The other negative thing I want to add about his cookbook is out of the 236 pages, only 38 of them are for lunch and dinner recipes! The rest are dedicated to breakfast (most breakfasts are vegetarian anyways) snacks, drinks (because it's so hard to find a meatless shake these days), treats and "accompaniments". Oh, and pictures. Lots of pictures. Some of them don't even have anything to do with food. There's two pages filled with a black and white photo of a field where the author is wearing a black dress and walking down a path.... What does that have to do with anything? And another one of a guy sitting on a log in a dry river bed filled with rocks.
I don't know, maybe I'm not hip enough to get his book, but it's very disappointing and unless you're super cool or something, I wouldn't bother.

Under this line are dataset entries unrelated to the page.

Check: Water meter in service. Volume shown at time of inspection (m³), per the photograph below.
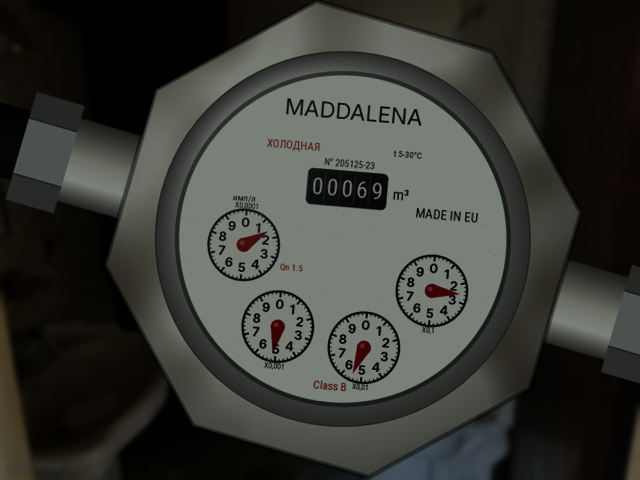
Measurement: 69.2551 m³
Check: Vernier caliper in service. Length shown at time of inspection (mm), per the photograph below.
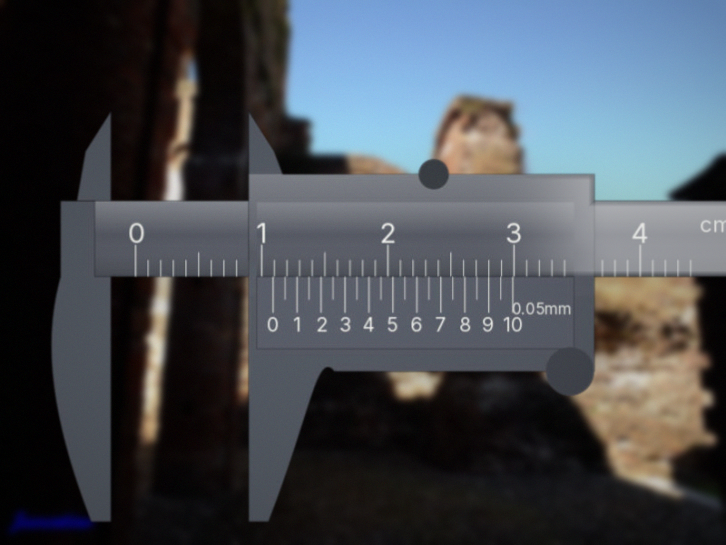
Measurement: 10.9 mm
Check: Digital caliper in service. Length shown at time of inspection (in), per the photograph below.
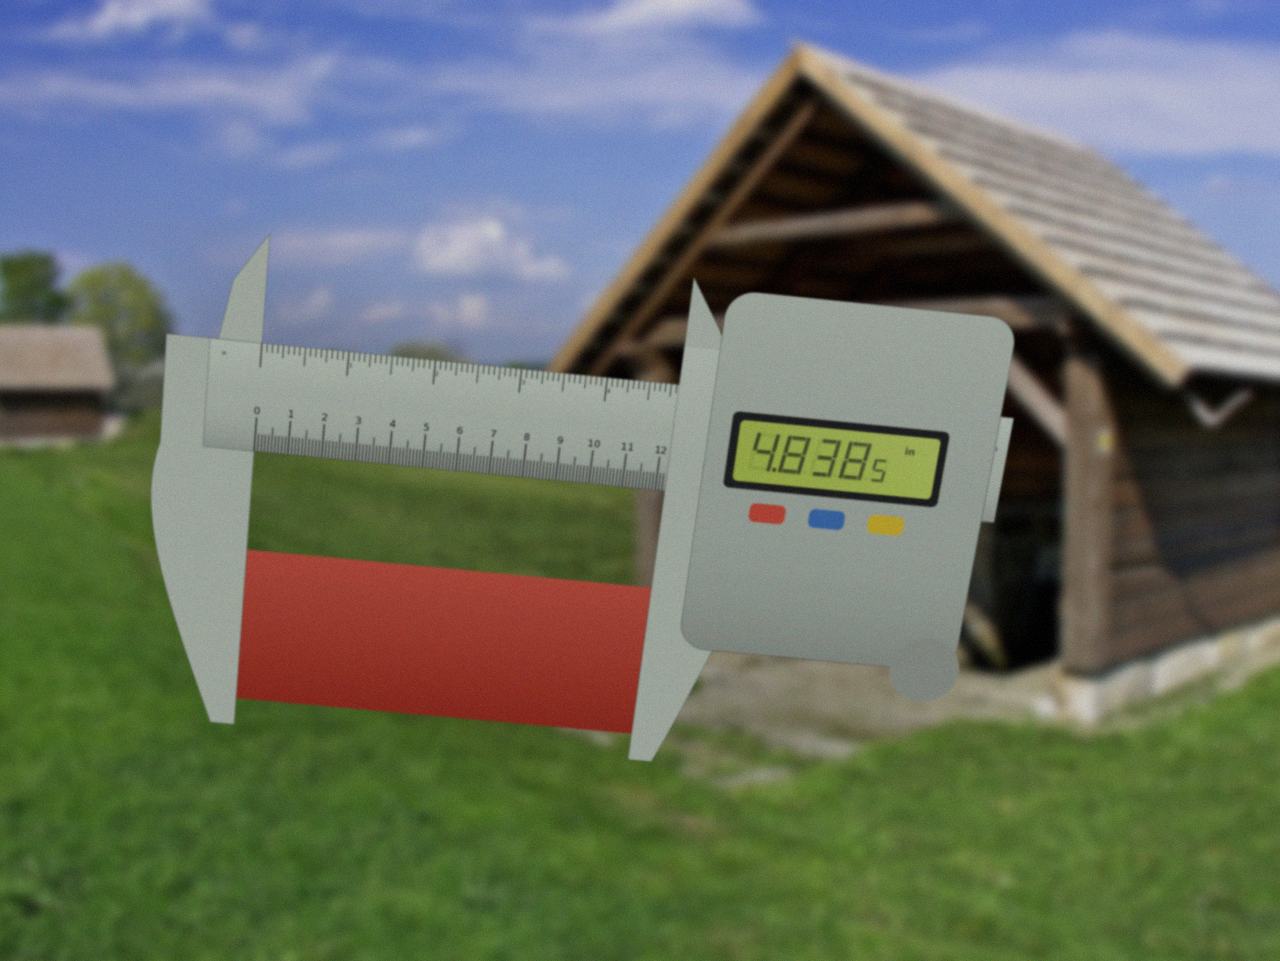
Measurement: 4.8385 in
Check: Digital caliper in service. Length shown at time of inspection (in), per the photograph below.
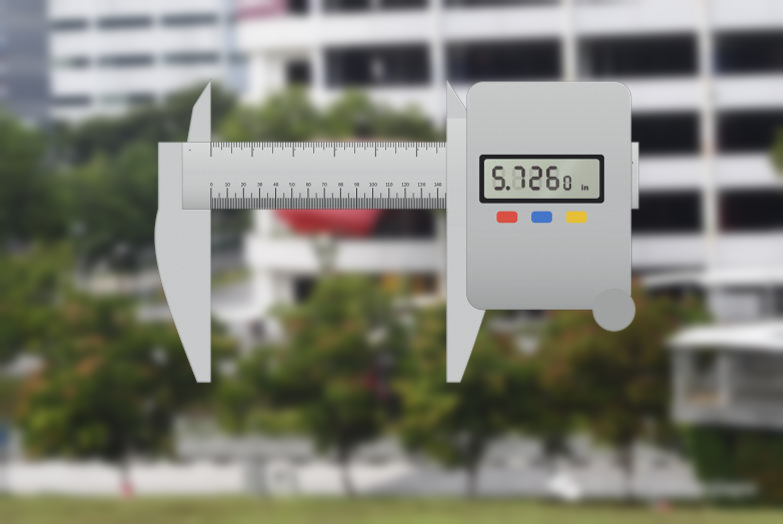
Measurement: 5.7260 in
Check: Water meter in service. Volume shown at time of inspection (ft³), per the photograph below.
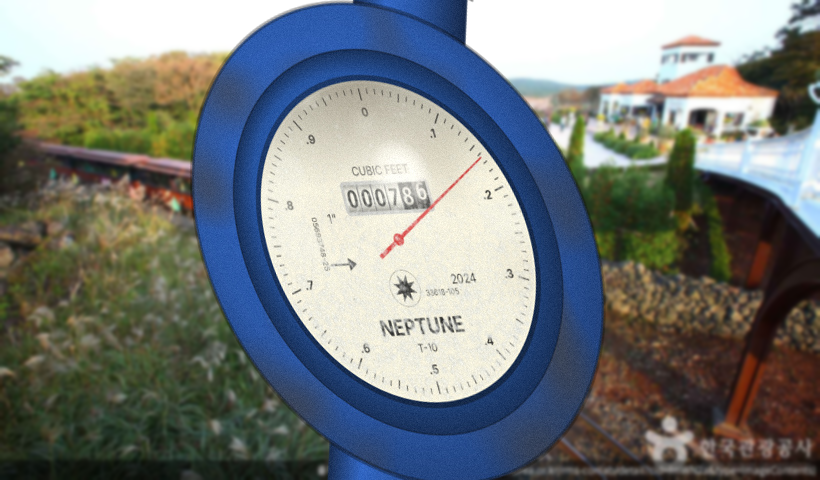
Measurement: 786.16 ft³
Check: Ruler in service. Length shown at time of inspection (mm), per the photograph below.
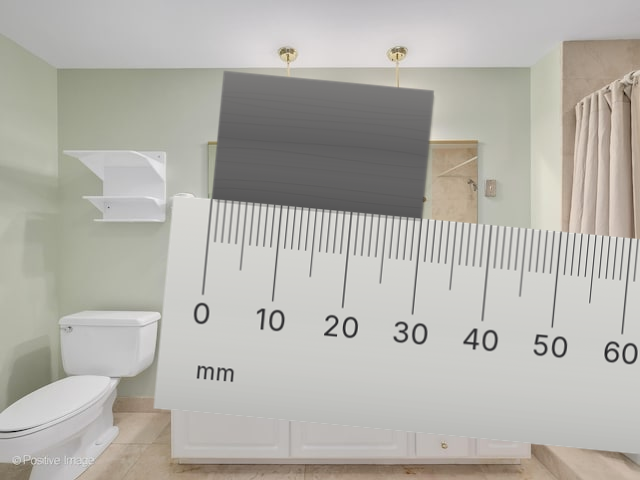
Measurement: 30 mm
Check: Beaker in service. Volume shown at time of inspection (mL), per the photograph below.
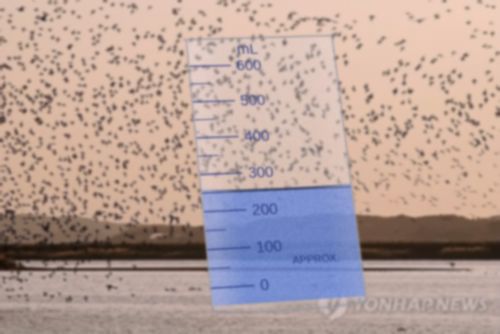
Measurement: 250 mL
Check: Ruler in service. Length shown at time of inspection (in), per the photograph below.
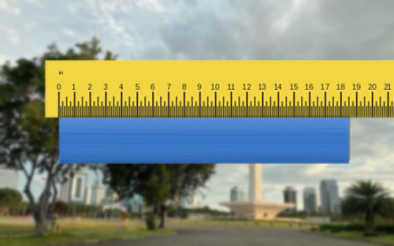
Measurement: 18.5 in
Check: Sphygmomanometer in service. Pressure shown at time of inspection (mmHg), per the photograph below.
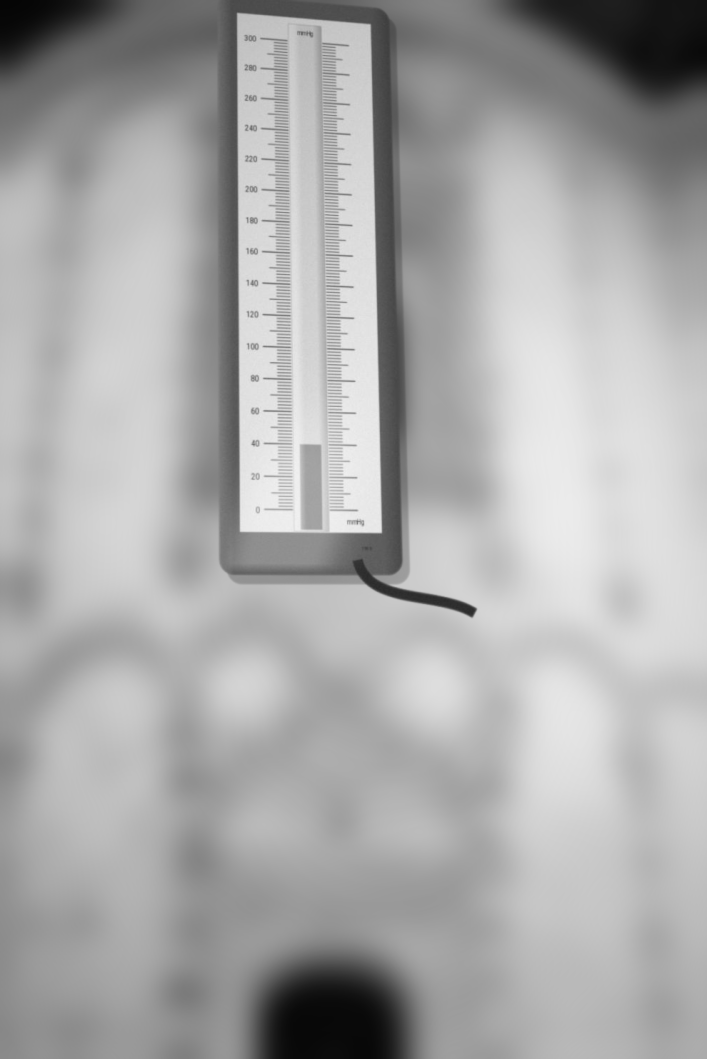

13 of 14 people found the following review helpful
on June 28, 2013
I'm really not sure how this book won its award. I'm an experienced home cook and baker who loves whole food and was excited about trying out this book, but three recipes later I'm giving up. First attempt was the oatmeal, which was all right I suppose but most of it stayed in my fridge until it had to be thrown away because nobody liked it enough to have more than a spoonful. Then came the millet muffins, which were borderline-nice straight out of the oven but after they'd cooled developed a taste and texture a bit like bird food mixed with wallpaper paste. Last night was the buttermilk cake, which took way longer to cook than the recipe said and was so low-sugar it tasted a lot like congealed wholemeal putty. This is a book to make functional whole food for people who don't care about taste. Such a shame, as the recipes look great on the page and whole food can be super tasty, as well as nutritious
16 of 18 people found the following review helpful
on April 11, 2011
As the size of my cookbook library has grown, my criteria for purchasing (and keeping) cookbooks has gotten more difficult to meet. I ordered this one on a whim, as a sometimes reader of Heidi's 101 Cookbooks blog I was curious and the sneak peek she featured on her website really peaked my interest. It has more than exceeded my expectations. Her cookbook is filled with unique recipes, gorgeous photography and inspiring, well-written descriptions of each recipe. I would say about 50% of the recipes have photos which make me look forward to making and serving them even more.
It's obvious that Heidi has gone out of her way to make this cookbook approachable by using easily found ingredients and by including substitutions in her notes for those that might be more difficult to find. She also focuses on simplifying steps and trying to dirty as few dishes as possible which I am so thankful for. So far, I have only cooked the ravioli salad with pepitas and black olives. It was simply delicious and very easy to make! I look forward to trying many, many recipes from this book and sharing them with my family and friends. Thank you Heidi!